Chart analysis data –

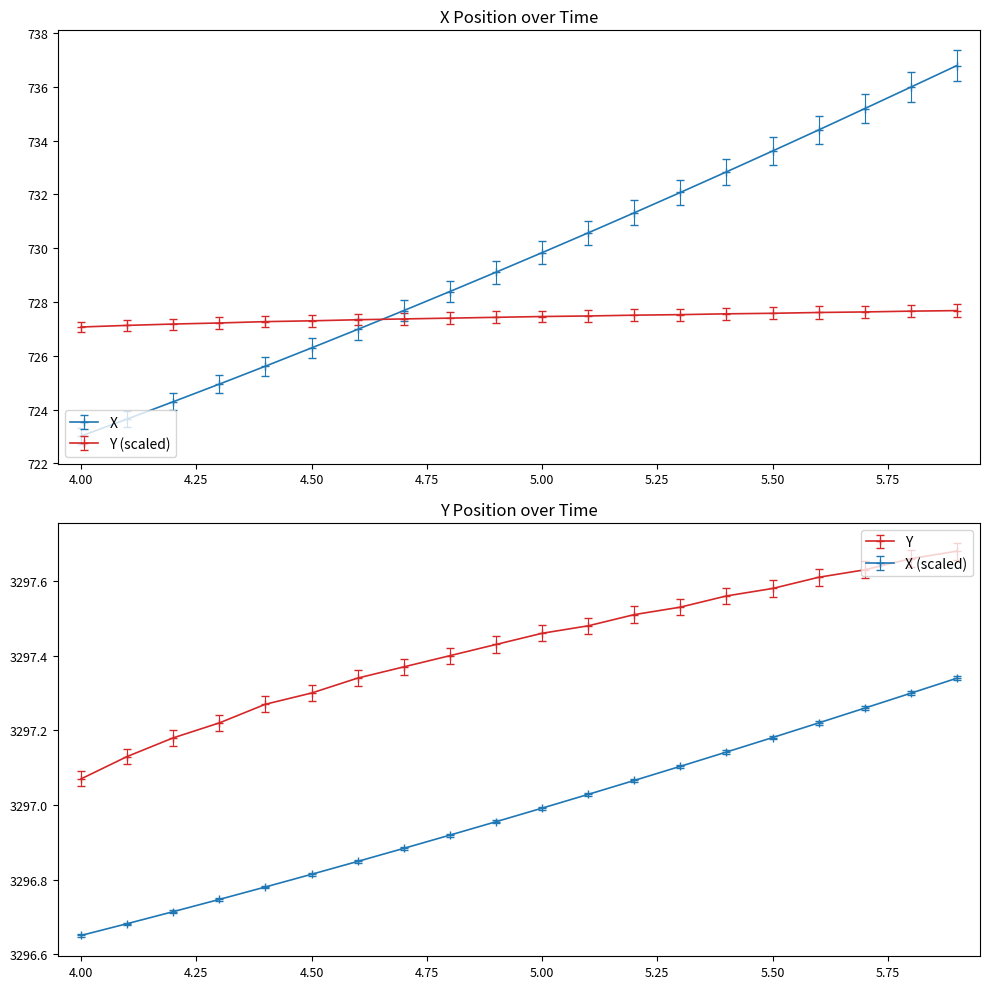

True or false: X has more than 0 points higher than both neighbors.

False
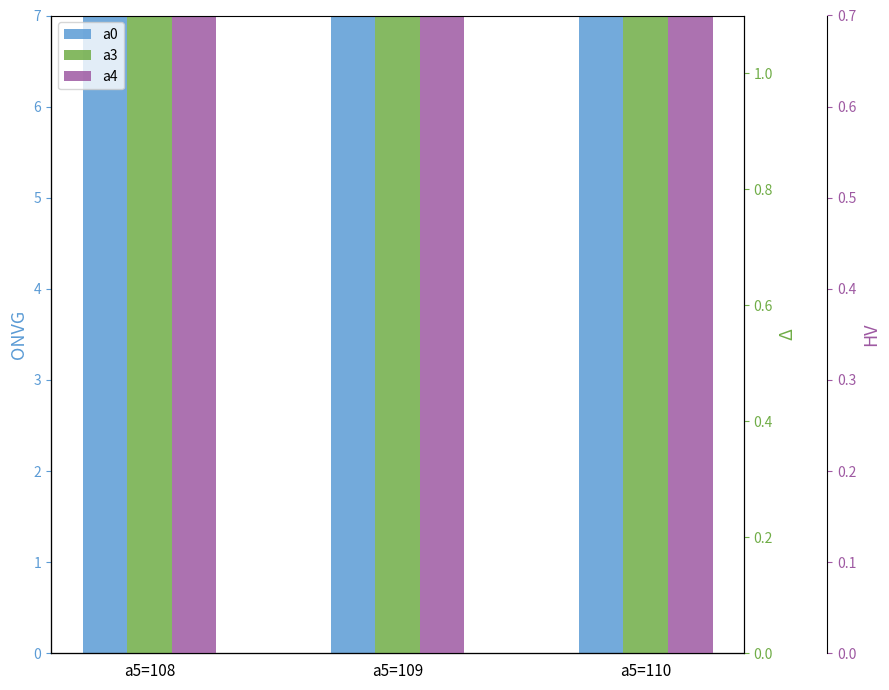

Between a5=110 and a5=109, which is larger?

a5=110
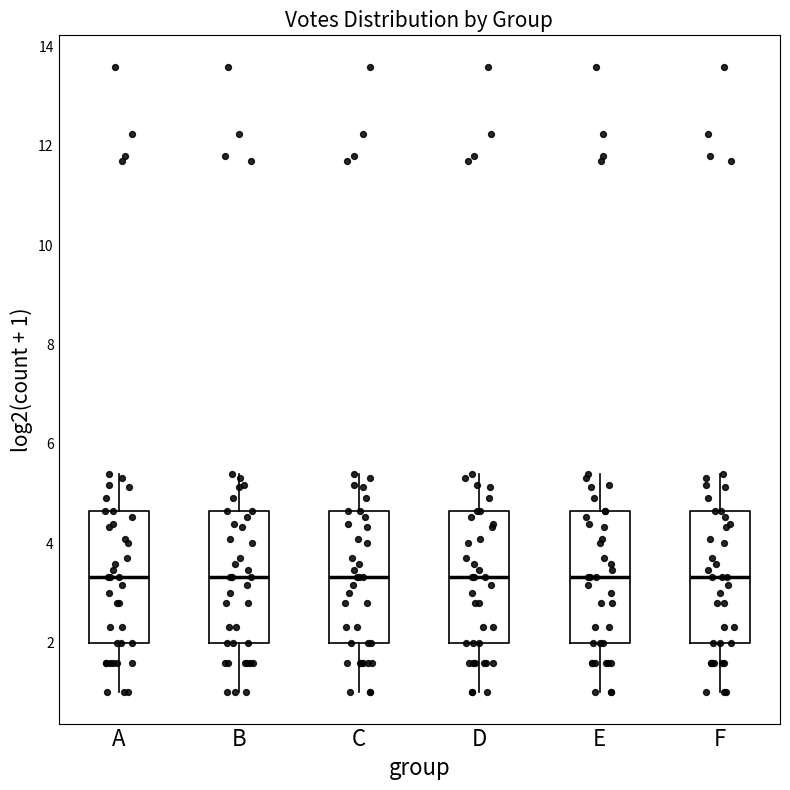

Reading left to right, transcribe this box plot: for each box, give where its median line is, the range the box spans, and where its two whiskers end, as read against the y-axis. The values are not printed on the chart, so give them approximately, as read against the axis.

A: median 3.4, box 2.0 to 4.6, whiskers 1.0 to 5.4
B: median 3.4, box 2.0 to 4.6, whiskers 1.0 to 5.4
C: median 3.4, box 2.0 to 4.6, whiskers 1.0 to 5.4
D: median 3.4, box 2.0 to 4.6, whiskers 1.0 to 5.4
E: median 3.4, box 2.0 to 4.6, whiskers 1.0 to 5.4
F: median 3.4, box 2.0 to 4.6, whiskers 1.0 to 5.4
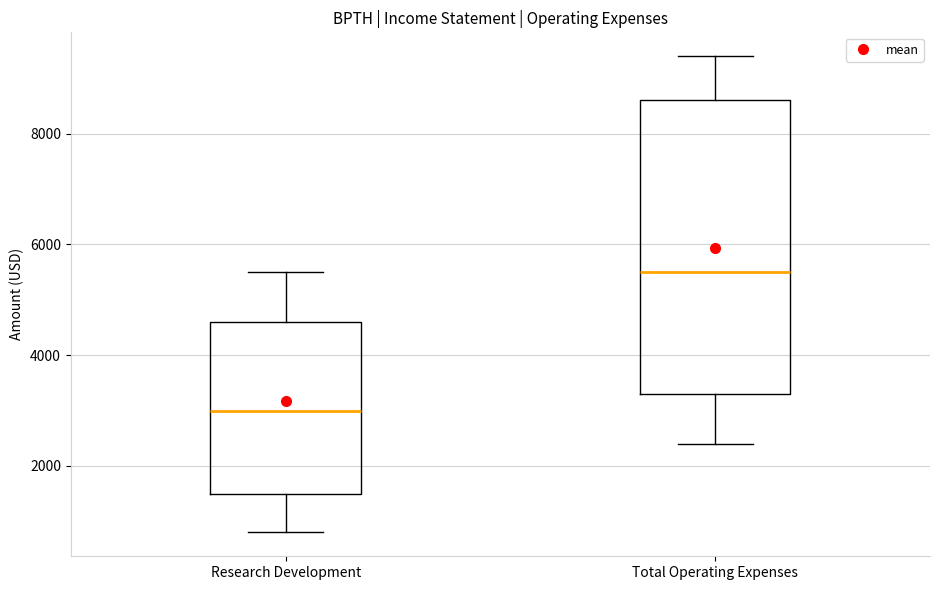

Reading left to right, read every box against the y-axis: the position of its median line, the range the box covers, and the ends of its whiskers. The values are not printed on the chart, so give them approximately, as read against the axis.

Research Development: median 3000, box 1600 to 4600, whiskers 800 to 5600
Total Operating Expenses: median 5600, box 3400 to 8600, whiskers 2400 to 9400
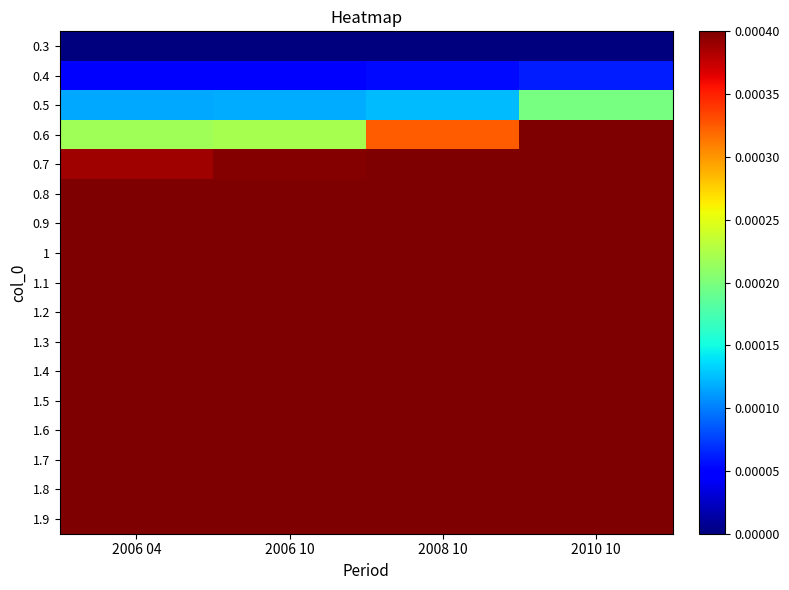

How many distinct data groups are displayed?

17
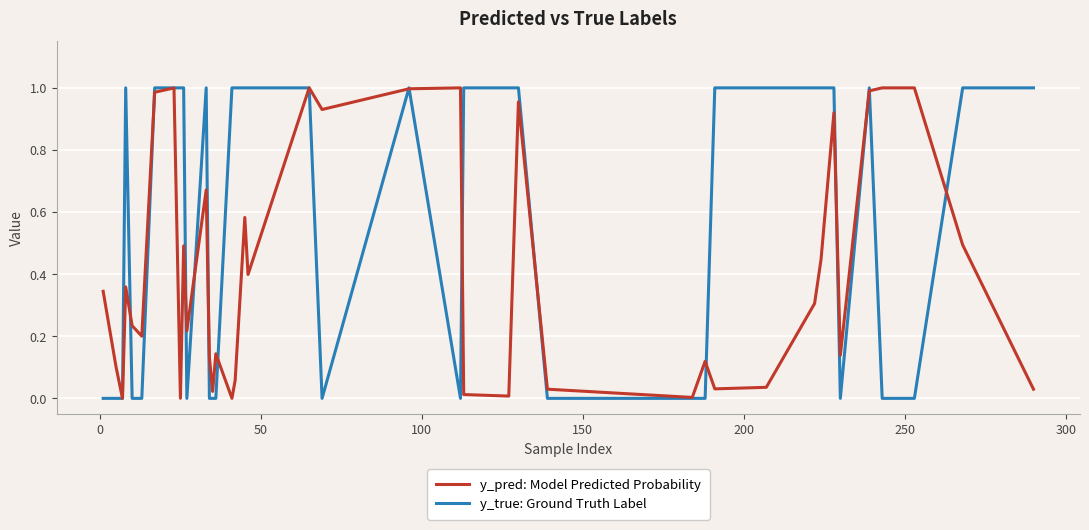

True or false: y_true: Ground Truth Label has more than 1 points higher than both neighbors.

True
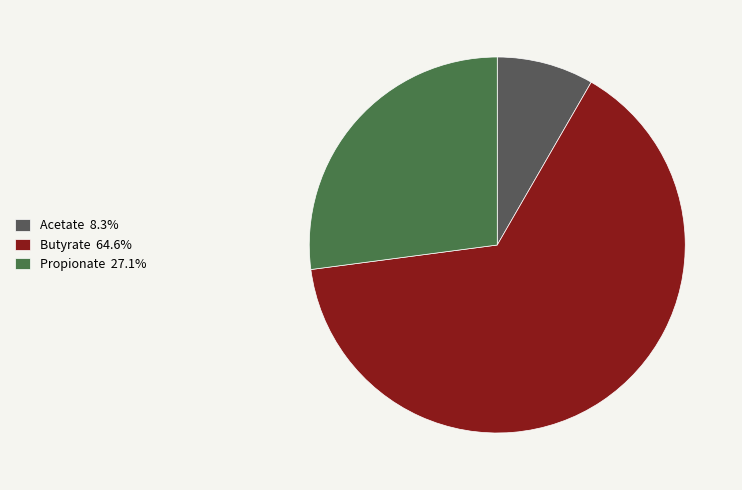

How many segments does this pie chart have?

3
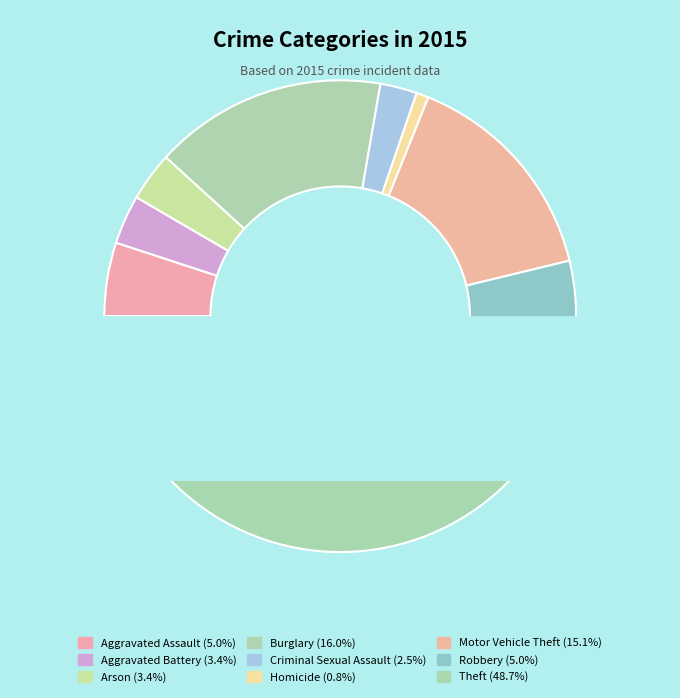

True or false: Theft accounts for 49% of the total.

True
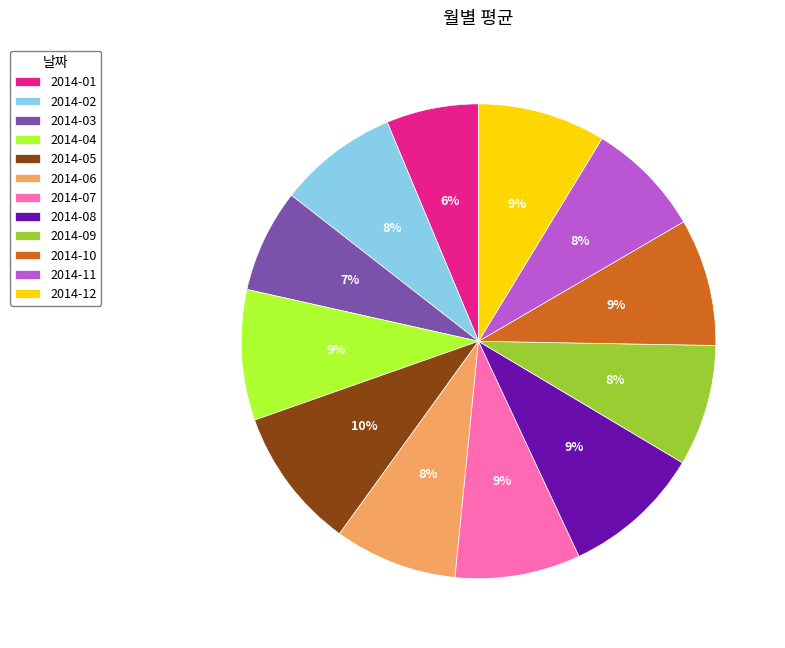

What percentage is the 2014-12 slice, to the nearest percent?

9%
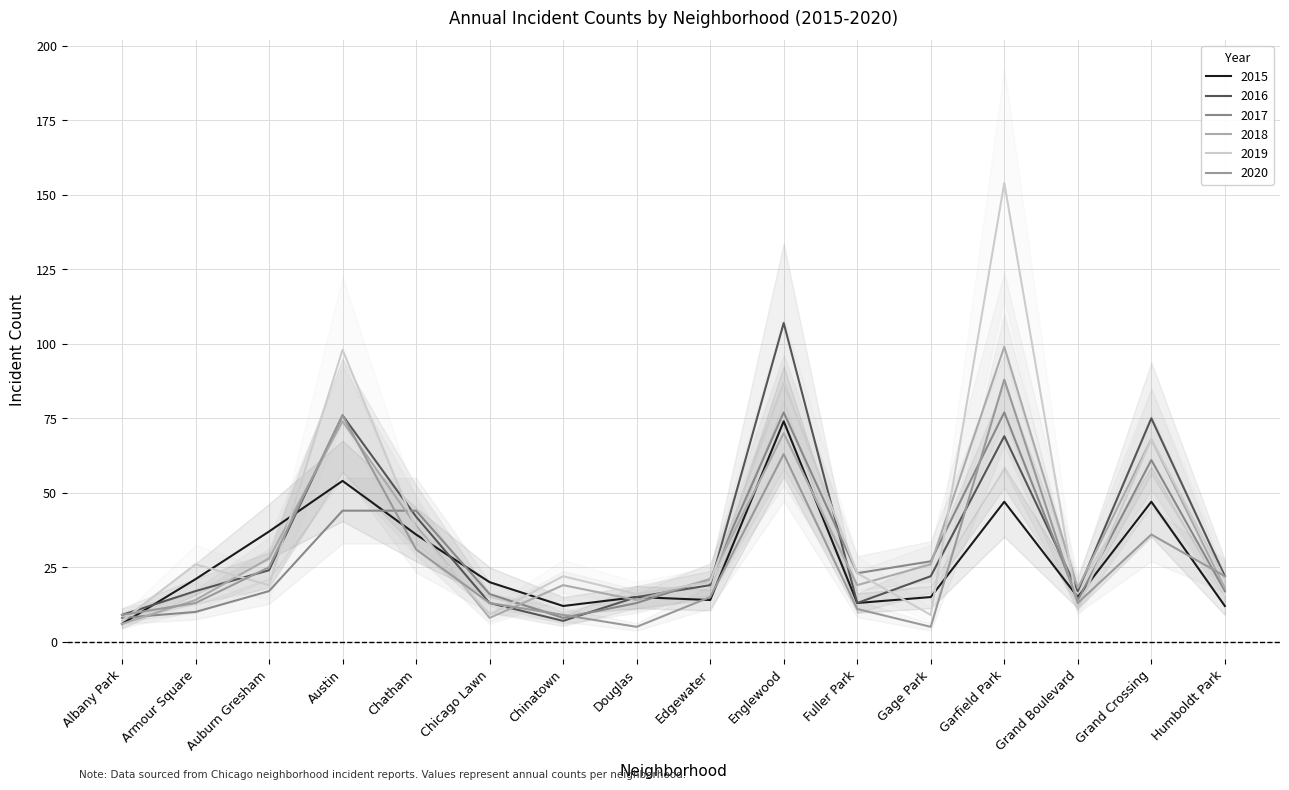

What is the sum of the 2016 values at Edgewater and Chinatown?

26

JOB ITEM – Put every line of the entries above into a numbered list, omitting blank lines and the picture lines.

ANSWER BOX –
1. True or false: X has more than 0 points higher than both neighbors.
2. False
3. Between a5=110 and a5=109, which is larger?
4. a5=110
5. Reading left to right, transcribe this box plot: for each box, give where its median line is, the range the box spans, and where its two whiskers end, as read against the y-axis. The values are not printed on the chart, so give them approximately, as read against the axis.
6. A: median 3.4, box 2.0 to 4.6, whiskers 1.0 to 5.4
7. B: median 3.4, box 2.0 to 4.6, whiskers 1.0 to 5.4
8. C: median 3.4, box 2.0 to 4.6, whiskers 1.0 to 5.4
9. D: median 3.4, box 2.0 to 4.6, whiskers 1.0 to 5.4
10. E: median 3.4, box 2.0 to 4.6, whiskers 1.0 to 5.4
11. F: median 3.4, box 2.0 to 4.6, whiskers 1.0 to 5.4
12. Reading left to right, read every box against the y-axis: the position of its median line, the range the box covers, and the ends of its whiskers. The values are not printed on the chart, so give them approximately, as read against the axis.
13. Research Development: median 3000, box 1600 to 4600, whiskers 800 to 5600
14. Total Operating Expenses: median 5600, box 3400 to 8600, whiskers 2400 to 9400
15. How many distinct data groups are displayed?
16. 17
17. True or false: y_true: Ground Truth Label has more than 1 points higher than both neighbors.
18. True
19. How many segments does this pie chart have?
20. 3
21. True or false: Theft accounts for 49% of the total.
22. True
23. What percentage is the 2014-12 slice, to the nearest percent?
24. 9%
25. What is the sum of the 2016 values at Edgewater and Chinatown?
26. 26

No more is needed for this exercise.